╭─ Supplied data

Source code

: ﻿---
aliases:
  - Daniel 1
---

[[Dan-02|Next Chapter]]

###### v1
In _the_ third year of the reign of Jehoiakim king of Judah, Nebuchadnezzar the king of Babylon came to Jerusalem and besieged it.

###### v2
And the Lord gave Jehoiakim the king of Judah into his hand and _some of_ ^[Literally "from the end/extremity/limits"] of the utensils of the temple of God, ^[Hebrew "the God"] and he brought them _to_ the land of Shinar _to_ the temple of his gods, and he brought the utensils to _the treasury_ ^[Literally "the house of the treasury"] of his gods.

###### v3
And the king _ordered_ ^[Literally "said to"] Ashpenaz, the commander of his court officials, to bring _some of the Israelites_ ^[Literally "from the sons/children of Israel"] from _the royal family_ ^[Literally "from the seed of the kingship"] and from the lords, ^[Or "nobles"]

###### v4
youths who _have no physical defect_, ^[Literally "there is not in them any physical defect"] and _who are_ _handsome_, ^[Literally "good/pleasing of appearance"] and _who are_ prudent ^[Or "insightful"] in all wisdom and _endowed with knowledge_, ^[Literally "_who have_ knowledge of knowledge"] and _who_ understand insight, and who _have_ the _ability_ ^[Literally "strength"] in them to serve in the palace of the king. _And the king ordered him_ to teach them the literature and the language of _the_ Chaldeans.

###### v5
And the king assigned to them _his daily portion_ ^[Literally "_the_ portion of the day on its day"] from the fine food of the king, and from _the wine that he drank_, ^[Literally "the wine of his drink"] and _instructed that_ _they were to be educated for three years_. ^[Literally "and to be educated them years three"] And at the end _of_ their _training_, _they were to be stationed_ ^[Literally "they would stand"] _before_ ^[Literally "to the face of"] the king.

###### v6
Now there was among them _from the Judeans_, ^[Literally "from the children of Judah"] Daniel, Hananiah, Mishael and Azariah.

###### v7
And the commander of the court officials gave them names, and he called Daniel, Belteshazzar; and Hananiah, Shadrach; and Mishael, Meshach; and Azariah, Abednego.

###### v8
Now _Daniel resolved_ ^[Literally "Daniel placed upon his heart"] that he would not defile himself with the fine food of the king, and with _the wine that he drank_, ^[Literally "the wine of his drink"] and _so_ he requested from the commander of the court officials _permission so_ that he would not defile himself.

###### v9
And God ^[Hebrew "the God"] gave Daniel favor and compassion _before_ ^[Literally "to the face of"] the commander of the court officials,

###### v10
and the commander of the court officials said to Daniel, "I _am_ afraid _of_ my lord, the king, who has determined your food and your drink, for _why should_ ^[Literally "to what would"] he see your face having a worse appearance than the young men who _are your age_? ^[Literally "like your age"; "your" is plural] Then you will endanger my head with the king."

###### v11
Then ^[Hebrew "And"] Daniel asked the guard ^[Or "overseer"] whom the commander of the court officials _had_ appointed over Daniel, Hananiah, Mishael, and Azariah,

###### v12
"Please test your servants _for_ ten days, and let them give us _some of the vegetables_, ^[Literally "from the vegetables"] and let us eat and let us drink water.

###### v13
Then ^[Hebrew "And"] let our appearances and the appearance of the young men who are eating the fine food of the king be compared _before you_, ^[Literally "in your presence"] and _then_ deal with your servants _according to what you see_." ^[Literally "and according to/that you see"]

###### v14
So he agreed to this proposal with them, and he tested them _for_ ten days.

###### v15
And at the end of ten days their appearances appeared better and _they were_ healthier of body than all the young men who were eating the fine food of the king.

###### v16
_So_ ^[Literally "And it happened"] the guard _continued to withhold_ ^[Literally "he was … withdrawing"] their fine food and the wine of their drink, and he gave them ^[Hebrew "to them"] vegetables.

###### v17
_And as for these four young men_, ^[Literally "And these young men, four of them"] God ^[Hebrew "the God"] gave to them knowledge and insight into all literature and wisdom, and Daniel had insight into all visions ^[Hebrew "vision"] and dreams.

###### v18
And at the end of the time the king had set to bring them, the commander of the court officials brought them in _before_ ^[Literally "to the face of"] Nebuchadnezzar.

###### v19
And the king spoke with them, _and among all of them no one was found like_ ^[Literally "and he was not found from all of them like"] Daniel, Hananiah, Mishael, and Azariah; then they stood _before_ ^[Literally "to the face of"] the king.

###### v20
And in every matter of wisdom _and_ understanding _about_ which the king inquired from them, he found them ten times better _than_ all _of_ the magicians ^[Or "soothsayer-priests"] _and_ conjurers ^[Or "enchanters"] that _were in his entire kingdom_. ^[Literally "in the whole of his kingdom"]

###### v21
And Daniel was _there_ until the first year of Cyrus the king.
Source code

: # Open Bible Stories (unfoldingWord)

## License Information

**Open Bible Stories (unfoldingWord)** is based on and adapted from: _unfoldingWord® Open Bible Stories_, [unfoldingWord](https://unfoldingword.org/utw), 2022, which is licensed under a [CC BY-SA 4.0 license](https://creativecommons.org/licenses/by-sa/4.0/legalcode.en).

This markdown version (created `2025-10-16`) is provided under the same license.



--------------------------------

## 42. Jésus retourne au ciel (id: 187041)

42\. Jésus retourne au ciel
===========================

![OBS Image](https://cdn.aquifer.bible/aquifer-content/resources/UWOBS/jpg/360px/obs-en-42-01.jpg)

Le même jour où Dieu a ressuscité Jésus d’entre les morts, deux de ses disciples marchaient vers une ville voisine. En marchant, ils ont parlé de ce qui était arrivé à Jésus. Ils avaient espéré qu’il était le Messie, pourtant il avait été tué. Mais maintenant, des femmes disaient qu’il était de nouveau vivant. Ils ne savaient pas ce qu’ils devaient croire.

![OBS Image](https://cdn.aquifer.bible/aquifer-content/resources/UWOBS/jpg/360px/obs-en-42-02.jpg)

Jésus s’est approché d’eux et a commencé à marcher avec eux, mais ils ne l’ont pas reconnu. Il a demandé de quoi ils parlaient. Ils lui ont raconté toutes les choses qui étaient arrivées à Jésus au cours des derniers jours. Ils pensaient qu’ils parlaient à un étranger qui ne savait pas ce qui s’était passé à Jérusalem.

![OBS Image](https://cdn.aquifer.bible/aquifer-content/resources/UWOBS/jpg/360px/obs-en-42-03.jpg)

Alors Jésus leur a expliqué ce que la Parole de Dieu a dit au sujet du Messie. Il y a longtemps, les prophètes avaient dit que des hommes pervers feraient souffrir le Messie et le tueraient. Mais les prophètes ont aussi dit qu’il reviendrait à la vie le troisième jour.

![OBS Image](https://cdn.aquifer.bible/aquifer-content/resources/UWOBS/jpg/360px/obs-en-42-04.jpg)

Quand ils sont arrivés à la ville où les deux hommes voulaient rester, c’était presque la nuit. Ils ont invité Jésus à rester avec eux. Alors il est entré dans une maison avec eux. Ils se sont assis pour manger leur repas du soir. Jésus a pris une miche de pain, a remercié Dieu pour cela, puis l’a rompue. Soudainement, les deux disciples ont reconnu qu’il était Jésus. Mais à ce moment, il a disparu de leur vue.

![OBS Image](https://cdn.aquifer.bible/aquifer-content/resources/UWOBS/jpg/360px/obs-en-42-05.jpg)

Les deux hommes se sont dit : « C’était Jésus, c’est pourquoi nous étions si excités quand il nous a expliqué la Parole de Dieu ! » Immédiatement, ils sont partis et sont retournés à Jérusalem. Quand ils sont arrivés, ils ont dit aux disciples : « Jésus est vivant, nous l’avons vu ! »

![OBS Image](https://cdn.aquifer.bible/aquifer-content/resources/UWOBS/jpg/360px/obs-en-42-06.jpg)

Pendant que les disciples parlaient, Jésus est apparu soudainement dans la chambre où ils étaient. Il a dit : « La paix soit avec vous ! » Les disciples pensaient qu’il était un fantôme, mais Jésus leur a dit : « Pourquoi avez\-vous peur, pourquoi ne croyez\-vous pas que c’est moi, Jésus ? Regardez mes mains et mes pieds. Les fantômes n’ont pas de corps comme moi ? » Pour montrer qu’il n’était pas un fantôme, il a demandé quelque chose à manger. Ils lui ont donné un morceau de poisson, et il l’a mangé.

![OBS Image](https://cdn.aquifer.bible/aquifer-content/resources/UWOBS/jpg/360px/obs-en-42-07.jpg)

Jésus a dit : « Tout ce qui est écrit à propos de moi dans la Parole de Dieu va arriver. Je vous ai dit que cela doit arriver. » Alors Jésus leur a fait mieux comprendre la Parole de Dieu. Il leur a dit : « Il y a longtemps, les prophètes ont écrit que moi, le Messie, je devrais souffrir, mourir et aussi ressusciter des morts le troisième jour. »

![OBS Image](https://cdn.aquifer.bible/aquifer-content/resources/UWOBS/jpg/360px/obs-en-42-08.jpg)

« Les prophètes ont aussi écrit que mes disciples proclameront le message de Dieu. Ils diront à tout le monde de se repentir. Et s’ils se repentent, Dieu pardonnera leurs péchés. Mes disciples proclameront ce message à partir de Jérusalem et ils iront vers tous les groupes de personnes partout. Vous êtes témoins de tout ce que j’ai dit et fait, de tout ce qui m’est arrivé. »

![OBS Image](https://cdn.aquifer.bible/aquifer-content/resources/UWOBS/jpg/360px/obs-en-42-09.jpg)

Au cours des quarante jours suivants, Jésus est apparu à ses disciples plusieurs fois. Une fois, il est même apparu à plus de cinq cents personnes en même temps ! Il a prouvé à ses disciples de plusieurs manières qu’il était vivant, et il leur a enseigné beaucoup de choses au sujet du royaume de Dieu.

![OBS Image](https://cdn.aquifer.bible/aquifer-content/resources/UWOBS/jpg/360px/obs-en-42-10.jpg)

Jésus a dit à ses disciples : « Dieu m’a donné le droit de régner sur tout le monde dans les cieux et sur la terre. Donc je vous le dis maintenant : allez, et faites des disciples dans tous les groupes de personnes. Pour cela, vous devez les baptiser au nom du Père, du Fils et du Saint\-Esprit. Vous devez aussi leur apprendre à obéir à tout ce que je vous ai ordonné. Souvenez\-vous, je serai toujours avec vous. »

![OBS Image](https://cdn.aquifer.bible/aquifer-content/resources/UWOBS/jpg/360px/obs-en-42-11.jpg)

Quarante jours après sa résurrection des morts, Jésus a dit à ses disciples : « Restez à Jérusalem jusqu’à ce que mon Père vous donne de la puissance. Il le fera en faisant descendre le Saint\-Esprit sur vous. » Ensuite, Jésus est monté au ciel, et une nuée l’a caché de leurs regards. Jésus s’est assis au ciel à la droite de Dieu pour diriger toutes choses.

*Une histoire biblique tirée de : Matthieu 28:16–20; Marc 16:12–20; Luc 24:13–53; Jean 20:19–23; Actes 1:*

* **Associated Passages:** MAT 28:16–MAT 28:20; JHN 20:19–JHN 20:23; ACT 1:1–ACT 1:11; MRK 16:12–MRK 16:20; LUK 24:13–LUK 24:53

╰─

- **Activity**
Only the lines from the one containing "Quarante jours après" through the last line of the records should appear, each written out exactly.

- **Exercise response**
Quarante jours après sa résurrection des morts, Jésus a dit à ses disciples : « Restez à Jérusalem jusqu’à ce que mon Père vous donne de la puissance. Il le fera en faisant descendre le Saint\-Esprit sur vous. » Ensuite, Jésus est monté au ciel, et une nuée l’a caché de leurs regards. Jésus s’est assis au ciel à la droite de Dieu pour diriger toutes choses.

*Une histoire biblique tirée de : Matthieu 28:16–20; Marc 16:12–20; Luc 24:13–53; Jean 20:19–23; Actes 1:*

* **Associated Passages:** MAT 28:16–MAT 28:20; JHN 20:19–JHN 20:23; ACT 1:1–ACT 1:11; MRK 16:12–MRK 16:20; LUK 24:13–LUK 24:53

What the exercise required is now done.